GOALS ::
- a) Answer these questions from the text on the LDM7 trial deployment below, one answer per line, marked as the questions are.
(i) What median file inter-arrival time did the one-hour set of NGRID data products have?
(ii) What rate did a recent paper report as a sweet spot?
(iii) How much RAM does each deployed server have at minimum?
- b) Please transcribe the part of the text on the LDM7 trial deployment below that opens with the words containing "5 Experimental evaluation" and closes with "three experiment sets.".

TEXT EXTRACT ::
----------
Most of the feeds are continuous in the sense that data products that need dissemination arrive 24/7, but the data arrival rate is not constant. For example, the one-hour set of data products from the NGRID feed used in these experiments has data products with a median size of 31290 B and IQR of 118618 B, and median file inter-arrival time of 4.16 ms and IQR of 23.79 ms.

All the universities and their regional RENs have 100 Gb/s links and the LDM7 servers have 10 GE NICs. We experimented with low rate settings, such as 20 Mbps to 60 Mbps for several feeds, and found that products could arrive in bursts requiring large sender-size buffers to prevent packet loss. However, large buffers can add significant latency. For example, if a 300 MB buffer is used at the sender to absorb bursts, with a 20 Mbps VLAN, the added latency could be as high as 2 mins. When we increased rates to 1 Gbps per VLAN (i.e., per feed), this sender-buffering delay was eliminated, but more retransmissions were required. Presumably the higher rate was overwhelming small buffers typically found in enterprise and data-center switches, or the receiver UDP buffer was being overwhelmed. A sweet spot of 500 Mbps was reported in a recent paper [10].

This higher per-feed rate requirement to reduce latency diminishes the value of multicasting. For example, with 30 feeds, if 500 Mbps was required from a latency consideration for all 30 feeds, UCAR would still need 15 Gbps, which is better than the projected 1 Tbps, but still fairly high. Therefore, we explored the use of Linux tc queuing disciplines in which multiple VLANs could be configured to use bandwidth borrowing. A combination of Hierarchical Token Bucket (HTB) and Bytes First In First Out (BFIFO) queuing disciplines was used, and two queues, one for multicast and the second for retransmissions, was created for each VLAN. Because one VLAN was created for each feed, bandwidth borrowing was allowed. This reduced the total required bandwidth, and the possibility of packet losses stemming from the use of too high a rate by one feed (if multiple other feeds were silent) was avoided by setting the ceil parameter, which limits the maximum rate used to serve packets from a class.

5 Experimental evaluation

Section 5.1 describes the experiments executed on the trial deployment. Sections 5.2 to 5.4 presents our numerical results of three experiment sets.

5.1 Setup

For our experiments, we created a multipoint VLAN in Internet2 AL2S network, which connects the eight servers geo-located in the trial deployment, seen in Fig. 6. Each of the deployed servers has at least 64 GiB RAM, 500 GB disk space and two network interfaces. One 1/10Gbps Ethernet (GbE) NIC connects to the general-purpose campus network for L3 IP-routed services, and the other 10GbE NIC connects to a switch through which VLANs are provisioned to the nearest Internet2 switch port via the campus network and regional REN. One more server at UVA campus network runs the LDM7 performance monitor to collect the subscribers’ ldm7-rtstats feeds and display the results on the dashboard. The software used in our experiments consists of: (i) LDM7 application, and (ii) LDM7 performance monitoring system.
----------
MATERIAL SUPPLIED ::
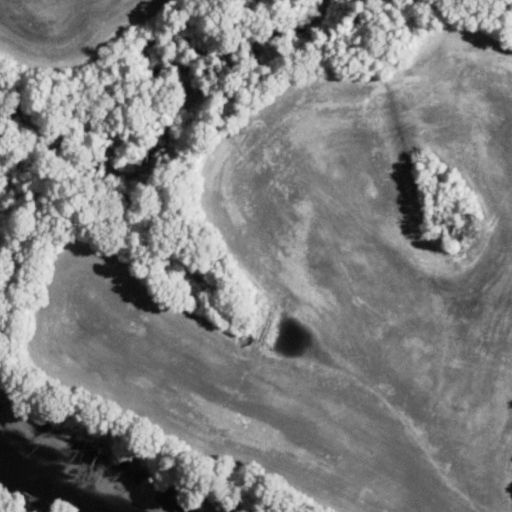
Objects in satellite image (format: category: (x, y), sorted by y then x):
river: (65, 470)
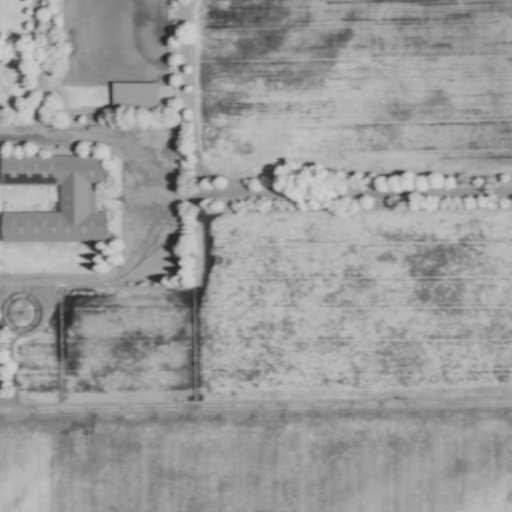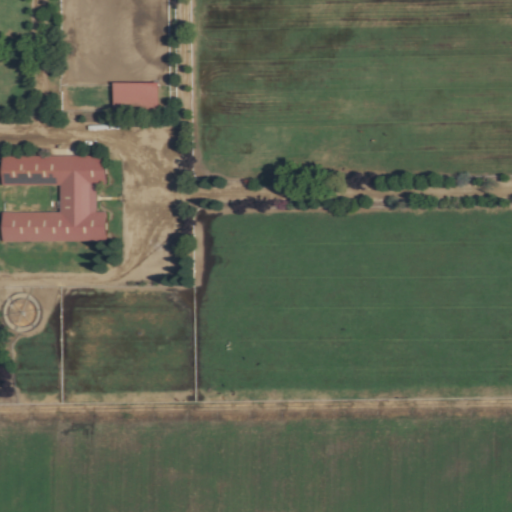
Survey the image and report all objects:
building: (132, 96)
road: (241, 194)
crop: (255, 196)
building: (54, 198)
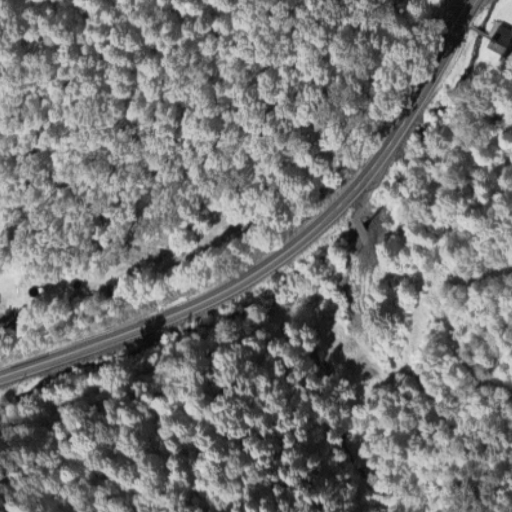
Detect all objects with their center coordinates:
----------
RESPONSES TO THE EXERCISE ::
- a)
(i) 4.16 ms
(ii) 500 Mbps
(iii) 64 GiB

- b)
5 Experimental evaluation

Section 5.1 describes the experiments executed on the trial deployment. Sections 5.2 to 5.4 presents our numerical results of three experiment sets.